[Opening Data records section]
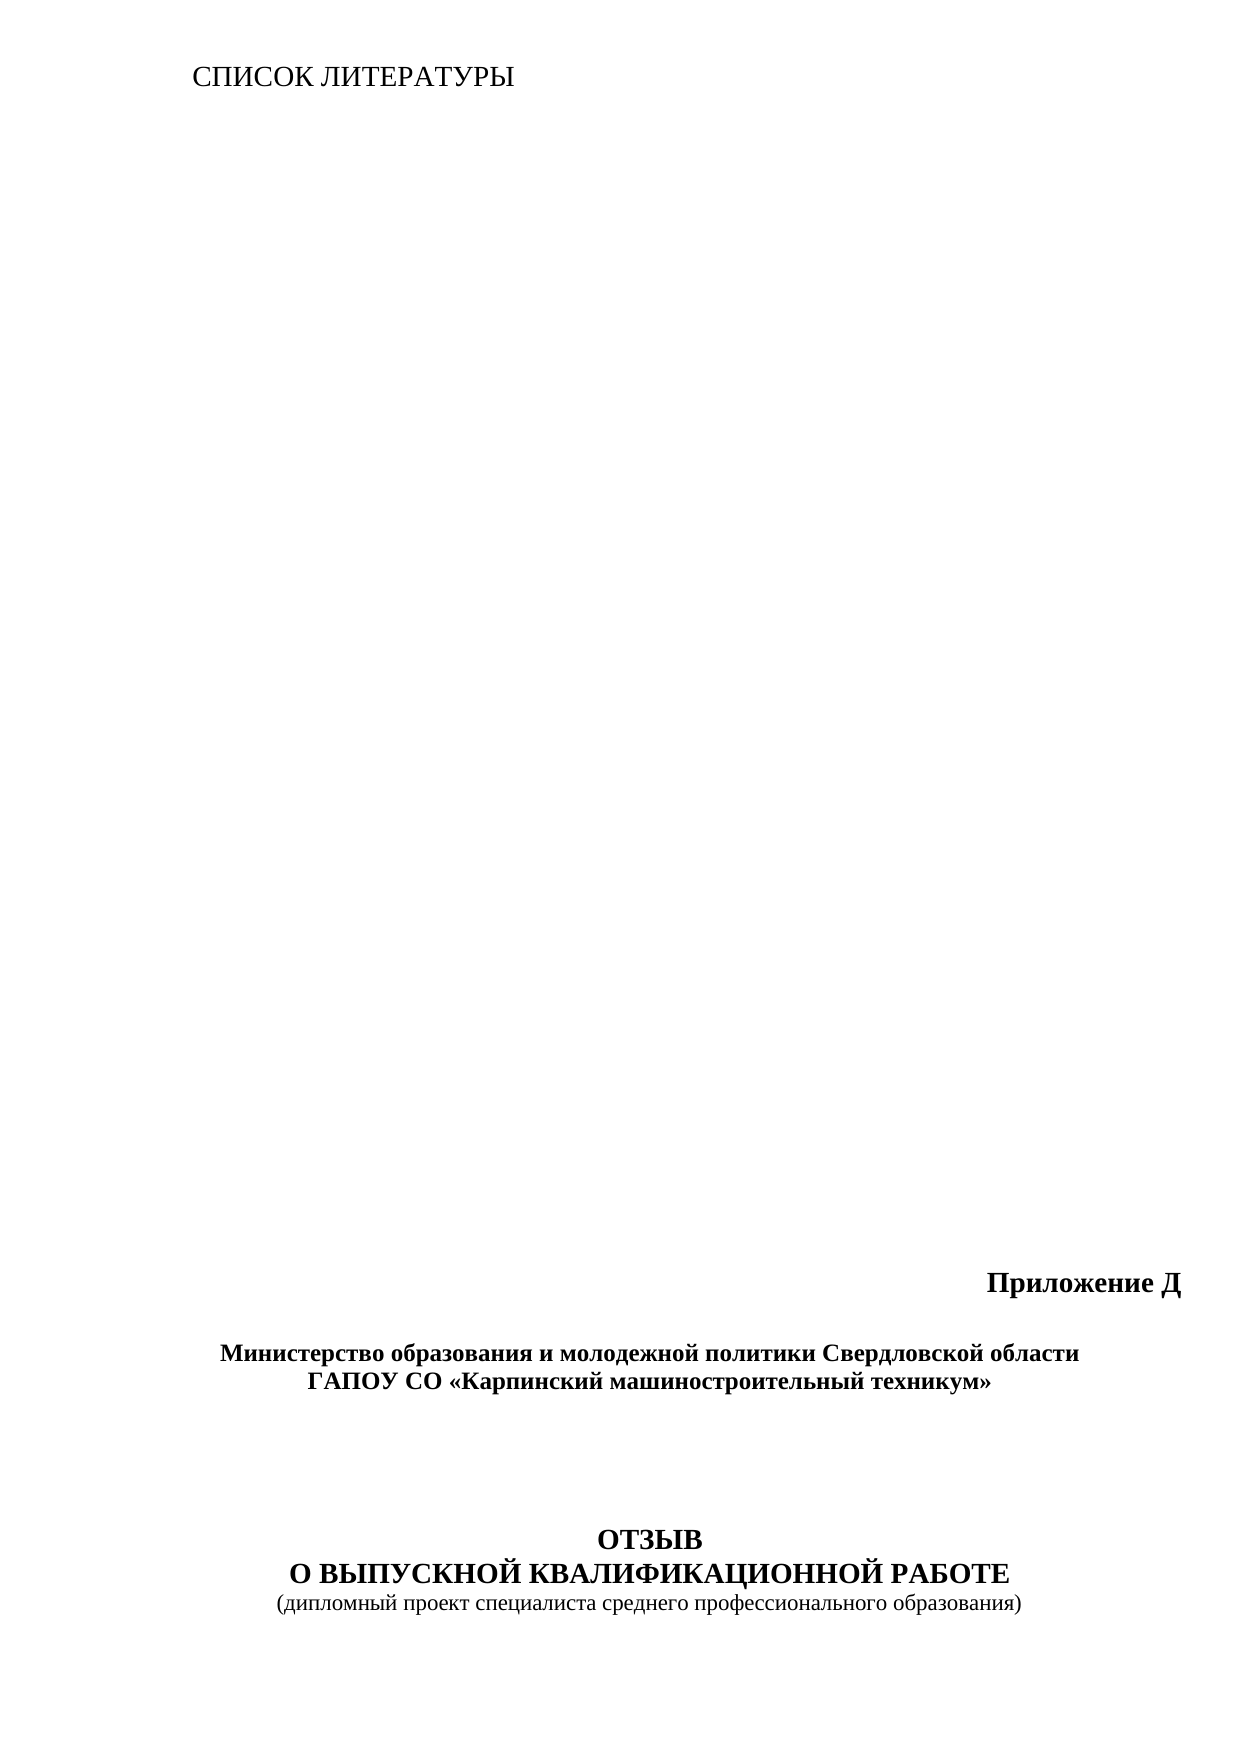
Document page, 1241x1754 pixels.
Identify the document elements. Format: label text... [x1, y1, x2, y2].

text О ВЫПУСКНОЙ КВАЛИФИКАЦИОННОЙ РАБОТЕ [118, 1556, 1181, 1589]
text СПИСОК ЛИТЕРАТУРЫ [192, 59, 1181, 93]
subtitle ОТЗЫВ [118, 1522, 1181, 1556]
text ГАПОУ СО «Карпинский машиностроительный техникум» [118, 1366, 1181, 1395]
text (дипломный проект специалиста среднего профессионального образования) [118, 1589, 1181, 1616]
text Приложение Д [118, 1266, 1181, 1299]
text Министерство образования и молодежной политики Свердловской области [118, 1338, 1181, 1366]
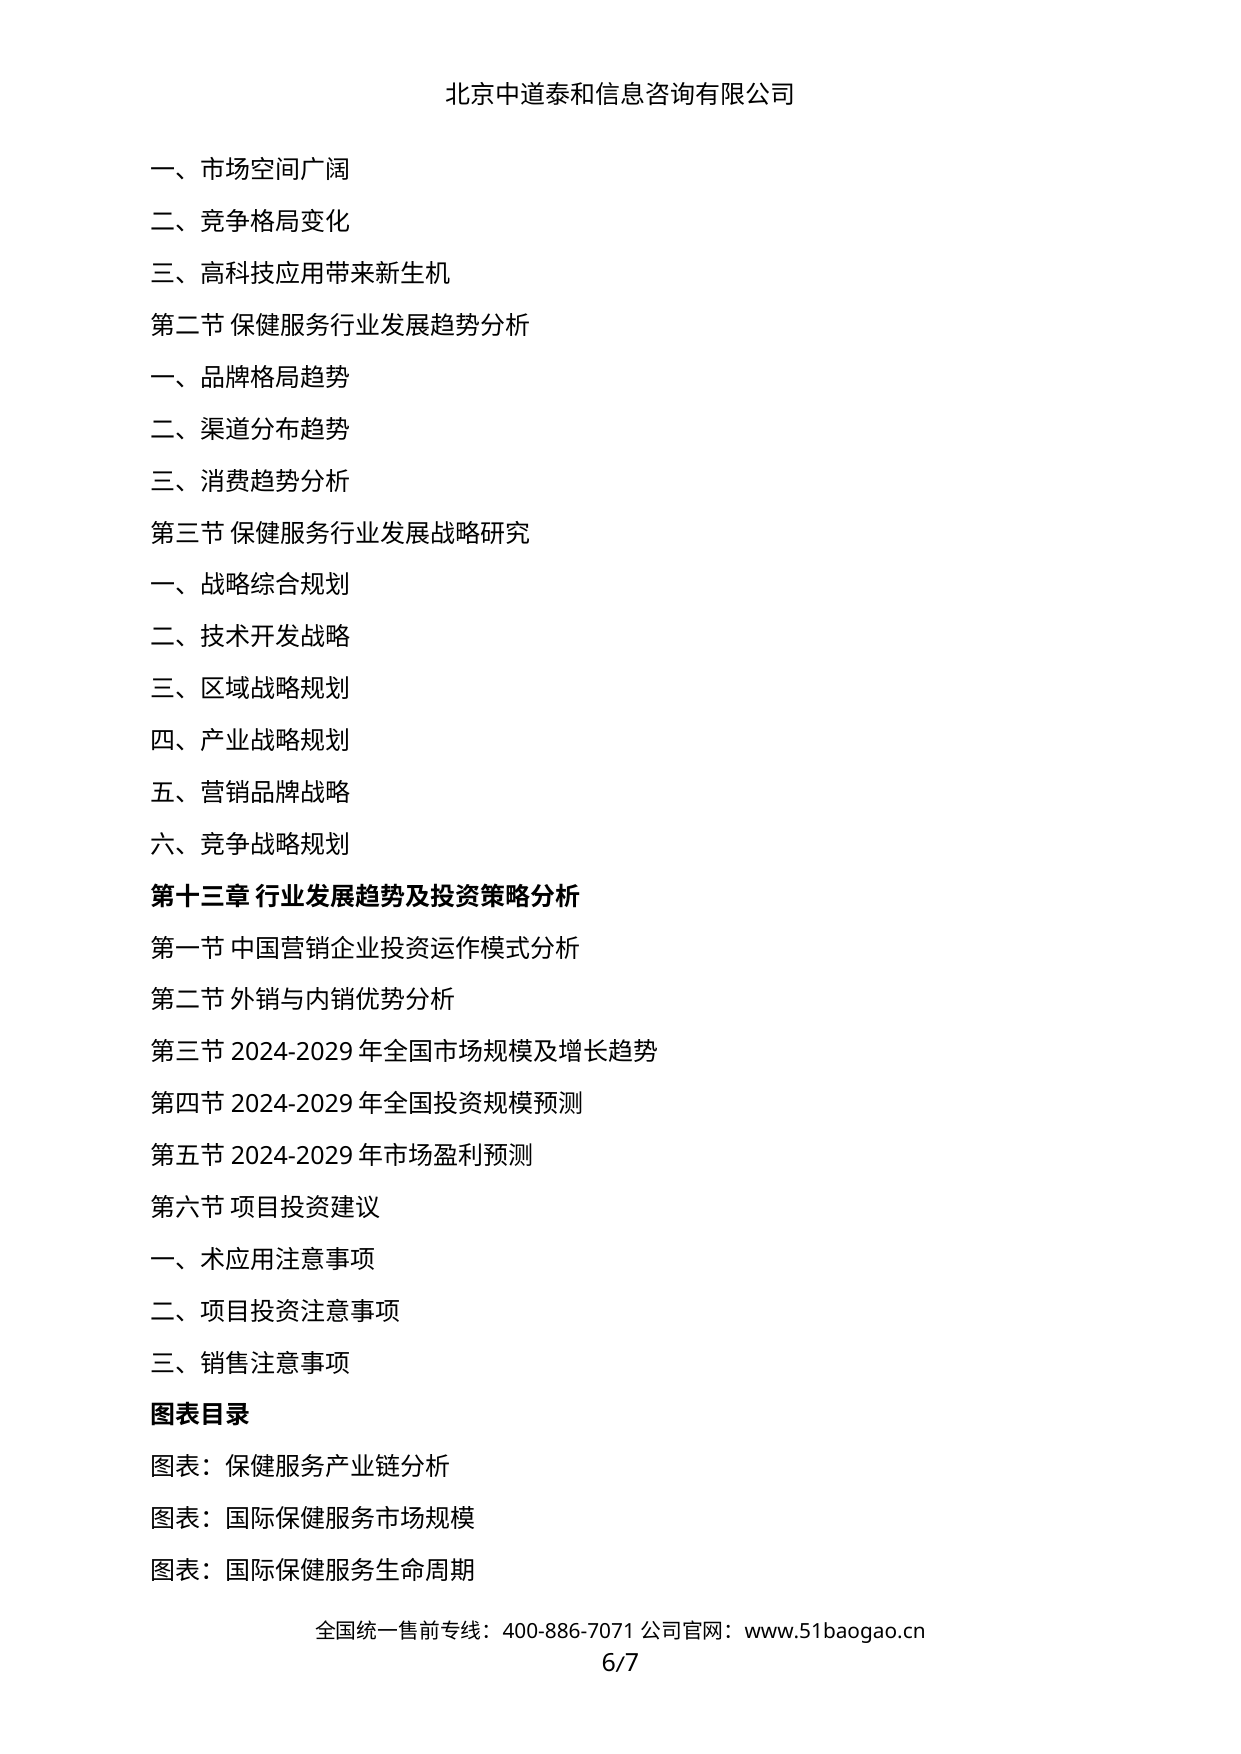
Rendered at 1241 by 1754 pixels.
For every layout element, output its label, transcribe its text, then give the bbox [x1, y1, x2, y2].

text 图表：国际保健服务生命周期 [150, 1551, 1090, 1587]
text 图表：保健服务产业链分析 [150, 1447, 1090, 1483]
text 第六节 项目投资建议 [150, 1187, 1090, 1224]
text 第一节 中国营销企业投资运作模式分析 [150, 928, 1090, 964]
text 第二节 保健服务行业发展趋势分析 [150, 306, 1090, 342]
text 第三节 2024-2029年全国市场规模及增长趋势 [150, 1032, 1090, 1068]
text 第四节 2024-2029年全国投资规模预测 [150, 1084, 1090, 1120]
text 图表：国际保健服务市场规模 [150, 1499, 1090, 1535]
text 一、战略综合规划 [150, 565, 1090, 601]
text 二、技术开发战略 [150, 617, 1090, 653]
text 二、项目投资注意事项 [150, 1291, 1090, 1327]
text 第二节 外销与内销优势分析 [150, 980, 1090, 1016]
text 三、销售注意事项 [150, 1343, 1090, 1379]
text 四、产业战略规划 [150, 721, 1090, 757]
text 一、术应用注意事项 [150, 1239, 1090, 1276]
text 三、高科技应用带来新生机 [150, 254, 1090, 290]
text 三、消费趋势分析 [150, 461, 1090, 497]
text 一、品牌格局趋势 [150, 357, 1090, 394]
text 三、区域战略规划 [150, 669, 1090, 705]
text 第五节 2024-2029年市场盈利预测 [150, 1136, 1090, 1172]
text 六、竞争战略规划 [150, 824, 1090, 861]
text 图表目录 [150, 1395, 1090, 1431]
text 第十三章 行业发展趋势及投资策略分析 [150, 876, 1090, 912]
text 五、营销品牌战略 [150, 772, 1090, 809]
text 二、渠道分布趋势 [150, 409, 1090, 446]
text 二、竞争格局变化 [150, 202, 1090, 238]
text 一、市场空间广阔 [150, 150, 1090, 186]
[Closing Data records section]
Write down all the entries exactly, but not the pictures they hold.

The completed task
Document page, 1241x1754 pixels.
Identify the document elements. Format: label text... [x1, y1, x2, y2].

text О ВЫПУСКНОЙ КВАЛИФИКАЦИОННОЙ РАБОТЕ [118, 1556, 1181, 1589]
text СПИСОК ЛИТЕРАТУРЫ [192, 59, 1181, 93]
subtitle ОТЗЫВ [118, 1522, 1181, 1556]
text ГАПОУ СО «Карпинский машиностроительный техникум» [118, 1366, 1181, 1395]
text (дипломный проект специалиста среднего профессионального образования) [118, 1589, 1181, 1616]
text Приложение Д [118, 1266, 1181, 1299]
text Министерство образования и молодежной политики Свердловской области [118, 1338, 1181, 1366]
Rendered at 1241 by 1754 pixels.
For every layout element, output its label, transcribe its text, then give the bbox [x1, y1, x2, y2].

text 图表：国际保健服务生命周期 [150, 1551, 1090, 1587]
text 图表：保健服务产业链分析 [150, 1447, 1090, 1483]
text 第六节 项目投资建议 [150, 1187, 1090, 1224]
text 第一节 中国营销企业投资运作模式分析 [150, 928, 1090, 964]
text 第二节 保健服务行业发展趋势分析 [150, 306, 1090, 342]
text 第三节 2024-2029年全国市场规模及增长趋势 [150, 1032, 1090, 1068]
text 第四节 2024-2029年全国投资规模预测 [150, 1084, 1090, 1120]
text 图表：国际保健服务市场规模 [150, 1499, 1090, 1535]
text 一、战略综合规划 [150, 565, 1090, 601]
text 二、技术开发战略 [150, 617, 1090, 653]
text 二、项目投资注意事项 [150, 1291, 1090, 1327]
text 第二节 外销与内销优势分析 [150, 980, 1090, 1016]
text 三、销售注意事项 [150, 1343, 1090, 1379]
text 四、产业战略规划 [150, 721, 1090, 757]
text 一、术应用注意事项 [150, 1239, 1090, 1276]
text 三、高科技应用带来新生机 [150, 254, 1090, 290]
text 三、消费趋势分析 [150, 461, 1090, 497]
text 一、品牌格局趋势 [150, 357, 1090, 394]
text 三、区域战略规划 [150, 669, 1090, 705]
text 第五节 2024-2029年市场盈利预测 [150, 1136, 1090, 1172]
text 六、竞争战略规划 [150, 824, 1090, 861]
text 图表目录 [150, 1395, 1090, 1431]
text 第十三章 行业发展趋势及投资策略分析 [150, 876, 1090, 912]
text 五、营销品牌战略 [150, 772, 1090, 809]
text 二、渠道分布趋势 [150, 409, 1090, 446]
text 二、竞争格局变化 [150, 202, 1090, 238]
text 一、市场空间广阔 [150, 150, 1090, 186]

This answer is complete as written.